Jacques Sapir rappelle que nous payons aujourd’hui notre manque de souveraineté énergétique.
L’Allemagne, qui a arrêté le nucléaire, en subit déjà les conséquences. La France a eu la chance de conserver une partie de son parc, mais le dogmatisme a longtemps pris le pas sur le pragmatisme.
L’Europe glisse vers l’insignifiance
Sur le plan mondial, l’Europe est la grande perdante. L’Inde tire son épingle du jeu en achetant du pétrole russe et en gagnant des parts de marché. La Russie dispose d’une économie intégrée (pétrole, gaz, engrais) qui la protège. La Chine souffre mais stocke du pétrole.

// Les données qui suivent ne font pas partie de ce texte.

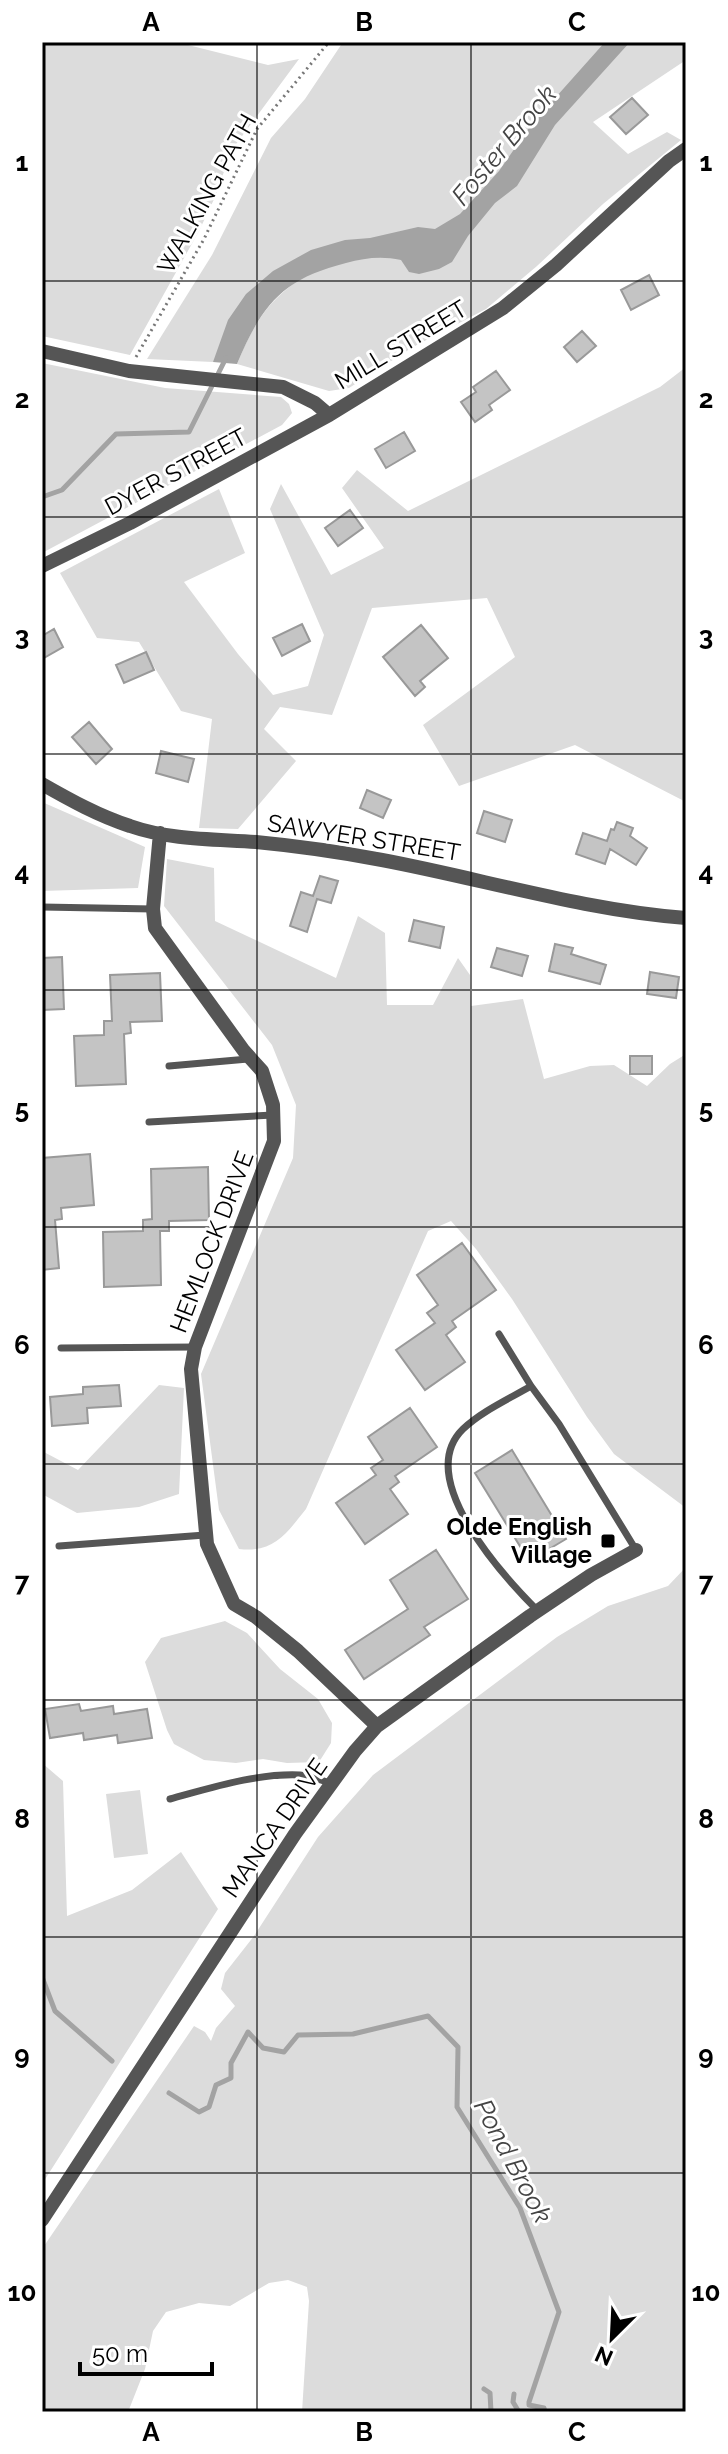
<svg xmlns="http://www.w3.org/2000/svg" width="728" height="2454" font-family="Raleway,sans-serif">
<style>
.green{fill:#dcdcdc}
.water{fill:#a3a3a3}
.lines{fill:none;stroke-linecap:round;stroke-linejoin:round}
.stream{stroke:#a3a3a3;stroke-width:5}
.building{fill:#c4c4c4;stroke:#999;stroke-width:2}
.path{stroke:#777;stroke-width:3;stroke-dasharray:2 4;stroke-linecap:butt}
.service{stroke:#555;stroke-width:7}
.minor{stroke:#555;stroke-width:14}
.grid{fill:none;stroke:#000;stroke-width:2;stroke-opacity:0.55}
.poi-dot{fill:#000;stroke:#fff;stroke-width:3}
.labels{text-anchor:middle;stroke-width:6;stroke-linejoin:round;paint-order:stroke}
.street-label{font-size:24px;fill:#000;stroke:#fff}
.poi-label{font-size:24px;font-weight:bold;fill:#000;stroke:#fff;text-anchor:end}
.water-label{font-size:26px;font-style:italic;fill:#444;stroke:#fff}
.neatline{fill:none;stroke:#000;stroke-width:3}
.grid-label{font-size:26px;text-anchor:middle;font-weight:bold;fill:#000}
</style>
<rect width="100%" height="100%" fill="#fff"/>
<path class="green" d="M42,42H176L268,65L299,59L231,151L216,195L199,231L130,355L42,336Z
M343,42H686V60L593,122L628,154L667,132L681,140L603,204L537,266L486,309L413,347L349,388L329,391L237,364C252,328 264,305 296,282L274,287L213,362L147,359L212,255L271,138L305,99Z
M42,363L165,388L281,397L289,404L292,413L282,425L42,553Z
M686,367V802L575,745L459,786L423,725L515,657L487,598L372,608L332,715L280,707L264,729L296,761L238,829L199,828L212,719L181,711L139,642L97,638L60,573L219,489L245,553L184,582L238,654L273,695L308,686L324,635L270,509L281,484L331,575L384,548L342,488L357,470L408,511L660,387Z
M42,802L145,847L138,888L42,891Z
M167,859L214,868L215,921L336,978L358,916L385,933L387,1005H433L458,958L470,975L471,1006L523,999L544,1079L590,1066L614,1065L647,1086L670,1064L686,1054V1508L614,1454L587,1417L512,1299L476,1249L451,1221L428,1231L306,1509C286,1534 274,1553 239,1549L219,1510L201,1374L293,1158L296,1105L272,1045L164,906Z
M159,1385L184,1388L179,1494L139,1507L77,1513L42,1494V1451L78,1470Z
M686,1567V2412H302L309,2301L307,2287L288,2280L269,2283L230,2306L199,2303L166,2312L153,2331L145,2369L128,2412H42V2249L194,2026L205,2032L211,2041L216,2028L235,2006L221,1989L225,1973L254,1936L318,1837L373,1775L557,1637L608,1606L668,1586Z
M225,1621L247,1633L280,1669L318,1699L332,1723L331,1743L319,1762L287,1763L263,1759L236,1763L204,1760L174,1744L167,1730L145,1662L161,1638Z
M42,1763L63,1781L67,1916L132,1890L181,1852L218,1909L42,2184Z
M140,1790L148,1854L114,1858L106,1794Z"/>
<path class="water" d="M605,42H630L555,125L517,186L495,203L468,236L452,262L439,269L419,274L409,272L401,260C381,256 365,258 346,263C282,279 262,305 237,364L213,362L228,320L246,294L273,271L311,250L345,240L370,238L418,227L435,229L460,214L499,171L531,125Z"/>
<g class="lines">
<path class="stream" d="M42,497L62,490L116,434L189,432L226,358
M42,1977L55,2011L112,2061
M169,2093L199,2112L209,2107L216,2085L231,2078V2063L248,2032L263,2048L284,2052L298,2035L353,2034L428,2016L458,2047L457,2107L520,2208L559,2312L529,2402V2405L544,2408L545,2412
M484,2389L490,2393L491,2412
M514,2394L513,2402L519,2412"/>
</g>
<path class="building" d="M632,98L648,115L626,134L610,117Z
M649,275L659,295L631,310L621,290Z
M582,331L596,346L577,362L564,347Z
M496,371L510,390L489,405L492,410L475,422L461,402L476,392L473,387Z
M404,432L415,451L386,468L375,449Z
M350,510L363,528L338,546L325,528Z
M302,624L310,641L282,656L273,638Z
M421,625L448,658L420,681L425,687L415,696L383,657Z
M54,629L63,647L42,659V636Z
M146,652L154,670L124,683L116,665Z
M89,722L112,749L96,764L72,737Z
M161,751L194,759L188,782L156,773Z
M367,790L391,800L383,818L360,808Z
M484,811L512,820L505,842L477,833Z
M617,822L633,828L630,836L647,848L636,865L610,849L605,864L576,854L583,833L607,841L611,829L614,830Z
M320,876L338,881L331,903L317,899L307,932L290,926L301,892L313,896Z
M414,920L444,927L440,948L409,941Z
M555,944L573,948L571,954L606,965L600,984L549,971Z
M497,948L528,956L522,976L491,967Z
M62,957L64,1009L42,1010V958Z
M650,972L679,977L676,998L647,994Z
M160,973L162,1021L130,1022L131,1033L124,1034L126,1084L76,1086L74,1036L104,1035V1021H112L110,975Z
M630,1056H652V1074H630Z
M90,1154L94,1205L61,1208L62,1219L55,1220L59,1268L42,1270V1158Z
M208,1167L209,1220L169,1221V1231H160L161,1285L104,1287L103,1232L143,1231V1220L152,1219L151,1169Z
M462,1243L496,1290L452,1321L456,1327L446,1335L465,1362L425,1390L396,1350L435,1323L427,1313L438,1305L417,1275Z
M119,1385L121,1406L87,1408L88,1423L52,1426L50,1397L83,1394V1387Z
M410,1408L437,1447L395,1476L399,1482L390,1489L408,1514L365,1544L336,1503L376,1475L371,1468L383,1460L368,1437Z
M512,1450L566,1539L529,1561L475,1473Z
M436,1550L468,1599L424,1627L430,1635L364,1679L345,1650L408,1609L390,1580Z
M79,1704L81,1711L113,1706L114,1714L147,1709L152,1738L118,1743L117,1735L84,1740L83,1733L50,1738L45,1709Z"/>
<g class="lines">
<path class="path" d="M136,357L204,239L257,129L329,42"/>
<path class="service" d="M42,907L153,909
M169,1066L248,1059
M149,1122L273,1115
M499,1334L531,1386
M61,1348L195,1347
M59,1546L205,1535
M538,1611C503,1576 413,1478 463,1429C482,1411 509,1399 531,1386L559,1424L636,1550
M170,1799C211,1788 257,1773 300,1775C310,1776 321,1780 330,1783"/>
<path class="minor" d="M42,351L129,371L283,387L315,403L329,415
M42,566L130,523L329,415L503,308L556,265L669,161L686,149
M42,784C70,800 99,816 130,826C170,840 214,839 256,842C298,846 340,852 382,860C483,879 583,910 686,918
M160,833L153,909L155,928L244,1051L262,1071L273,1105L274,1141L195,1347L191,1369L207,1544L234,1604L256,1617L298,1651L377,1726
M42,2220L295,1834L355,1751L377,1726L530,1616L591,1575L636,1550"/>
</g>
<path class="grid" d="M257,42V2412M471,42V2412M42,281H686M42,517H686M42,754H686M42,990H686M42,1227H686M42,1464H686M42,1700H686M42,1937H686M42,2173H686"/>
<rect class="poi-dot" x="600" y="1533" width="16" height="16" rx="4"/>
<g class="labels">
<g class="street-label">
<text transform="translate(207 194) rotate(-61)" y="8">WALKING PATH</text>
<text transform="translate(401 345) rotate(-31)" y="8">MILL STREET</text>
<text transform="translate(176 472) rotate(-28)" y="8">DYER STREET</text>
<text transform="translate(364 838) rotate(9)" y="8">SAWYER STREET</text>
<text transform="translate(212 1242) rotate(-69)" y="8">HEMLOCK DRIVE</text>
<text transform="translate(275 1828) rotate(-55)" y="8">MANCA DRIVE</text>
</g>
<g class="poi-label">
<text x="592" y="1535">Olde English<tspan x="592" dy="28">Village</tspan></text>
</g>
<g class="water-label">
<text transform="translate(504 145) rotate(-50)" y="9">Foster Brook</text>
<text transform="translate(513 2161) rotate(62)" y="9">Pond Brook</text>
</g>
</g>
<rect width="728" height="2454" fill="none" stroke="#ffffff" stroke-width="88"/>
<g transform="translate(612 2338) rotate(204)" stroke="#ffffff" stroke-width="6" paint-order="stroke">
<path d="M0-6L14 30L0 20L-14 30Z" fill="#000000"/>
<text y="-12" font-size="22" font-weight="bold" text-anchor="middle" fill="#000000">N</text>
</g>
<path d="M80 2362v12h132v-12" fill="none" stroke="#000000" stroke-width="4"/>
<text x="92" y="2362" font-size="24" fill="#000000" stroke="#ffffff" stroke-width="6" paint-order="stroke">50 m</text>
<rect x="44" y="44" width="640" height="2366" class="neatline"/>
<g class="grid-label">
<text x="151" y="31">A</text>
<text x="364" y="31">B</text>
<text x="577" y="31">C</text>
<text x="22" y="171">1</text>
<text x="706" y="171">1</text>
<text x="22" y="408">2</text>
<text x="706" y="408">2</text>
<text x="22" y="645">3</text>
<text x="706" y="645">3</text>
<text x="22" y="881">4</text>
<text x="706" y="881">4</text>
<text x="22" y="1118">5</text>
<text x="706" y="1118">5</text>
<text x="22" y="1354">6</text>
<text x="706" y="1354">6</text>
<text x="22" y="1591">7</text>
<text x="706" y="1591">7</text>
<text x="22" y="1828">8</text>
<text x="706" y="1828">8</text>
<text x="22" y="2064">9</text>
<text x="706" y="2064">9</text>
<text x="22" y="2301">10</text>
<text x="706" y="2301">10</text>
<text x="151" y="2441">A</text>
<text x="364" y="2441">B</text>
<text x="577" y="2441">C</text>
</g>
</svg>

L’Europe, elle, s’enfonce. Comme le résume Marc Touati :
« Au cours des quatre dernières crises, c’est toujours l’Europe qui souffre. Nous sommes en train de glisser dans l’insignifiance économique mondiale. »
En résumé, selon Jacques Sapir et Marc Touati, la crise actuelle n’est pas comparable aux précédentes. Elle arrive sur une économie déjà affaiblie, après un premier choc inflationniste (2021-2023), avec des chaînes d’approvisionnement fragilisées et zéro marge de manœuvre budgétaire.
Le déni des autorités et des médias ne changera rien à la réalité :
les Français vont devoir affronter une inflation durable, une hausse du chômage et des pénuries dans de nombreux secteurs.
La question n’est plus de savoir si la tempête va arriver, mais si les dirigeants français accepteront enfin d’en parler clairement avant qu’elle ne frappe de plein fouet.